What we are doing of course is trying to derive mathematical models to predict the result of a natural process, which is always difficult (like medical prognosis). When n2 = ∞, then both EvZ and HL expressions give the same probability of replication. For example in your two simplified examples, when n2 = ∞, instead of √2 in the denominators we would get √1 and EvZ and HL expressions give the same result of ɸ(b/1-1.96). A difference happens when n1<<∞ and n2<<∞ and when n1=n2 or when n1≠n2.
Table 1
Columns 2 to 6 of Table 1 show the probabilities of replication for different P-values from P=0.5 to P=0.001 as laid out in Column 1. The probability of replication for both methods HL and EvZ are in Columns 2 and 3 when n2 = ∞. Column 4 shows the probabilities of replication using the EvZ expression when n1=n2. Column 5 (Cochrane) shows the probabilities of replication arising from the Cochrane data as described in van Zwet, E. W., & Goodman, S. N. (2022) (see (link) in post number 50). Column 6 sets out the probabilities arising from HL’s expression when n1=n2
Figure 1
Figure 1 is a plot of the data in Column 2 (on the horizontal axis) against columns 3 to 6. The horizontal scale is the probability of replication for both methods HL and EvZ in Columns 2 and 3 when n2 = ∞. The black line is of identity when the expected probability of replication in a second study conditional on the P value based on n2 = ∞. The large green points are the probabilities of replication conditional on the P value based on the Cochrane data. The red line is the probability of replication conditional on the P value based on HL’s expression; this predicts very well the Cochrane probabilities of replication. The green line represents the probabilities of replication conditional on each P value based on EvZ’s expression. The latter overestimates the Cochrane results and is very close to the line of identity. It also predicts that when P>0.05 and n1=n2<< ∞ , the probability of replication is greater than when N2 = ∞, which does not make sense. Therefore HL’s approximation appears to give plausible predictions of replication whereas that of EvZ does not.

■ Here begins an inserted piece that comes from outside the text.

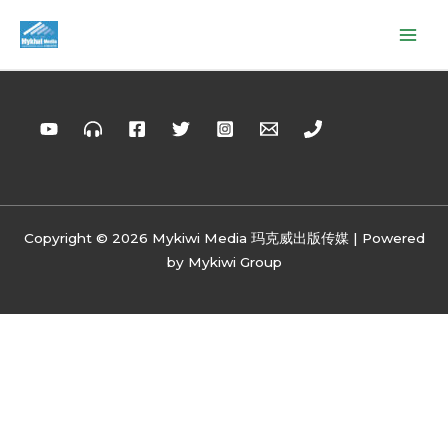
Copyright © 2026 Mykiwi Media 玛克威出版传媒 | Powered
by Mykiwi Group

What is you explanation for this? Am I mistaken in any way? If so how?
Not this again!
You’re predicting the event |b_\text{repl}/\sqrt{v_1+v_2}|>1.96 assuming the uniform prior on \beta.
I’m predicting the different event |b_\text{repl}/\sqrt{v_2}|>1.96 assuming a different prior on \beta.
So the numerical agreement is just a meaningless coincidence. Let it go!
Goodman and van Zwet fit a probability distribution to empirical data from RCTs to derive a data based prior distribution to aid in the interpretation of medical trial results. There is no objection to their mathematics.
Your “derivation” isn’t based on any mathematics, and has no logical or empirical relationship to their result. It is pure coincidence.
You know that that is unrealistic. What I have done is postulate a reason for the unexplained replication crisis, which is an important medical and other scientific issue. I have expressed my hypothesis mathematically and numerically in order that I could test it. So far the results are compatible with my hypothesis. That is science. I am sorry that it is not to your liking.
People can postulate anything. It is providing a rational argument that matters, which you have failed to do for almost 300 posts now.
If we thought that, then we would still believe that the sun went around the earth or that sickness was caused by the four humours. They were very rational furiously defended arguments in their day for some, but not for others, It is the testing of hypotheses that matter in science.
You “postulated” the uniform prior for \beta which is obviously unrealistic.
Next, you cooked up your own criterion for “replication success” that nobody uses and for which you have provided no rationale.
You have now managed to convince yourself that this provides a “reason for the unexplained replication crisis.” News flash: Low replication rates are due to QRPs (p-hacking an such) and low signal-to-noise ratios.
One last time:
So the numerical agreement is just a meaningless coincidence. Let it go!
OK. I hear you. What else can I say? Thank you for an illuminating discussion.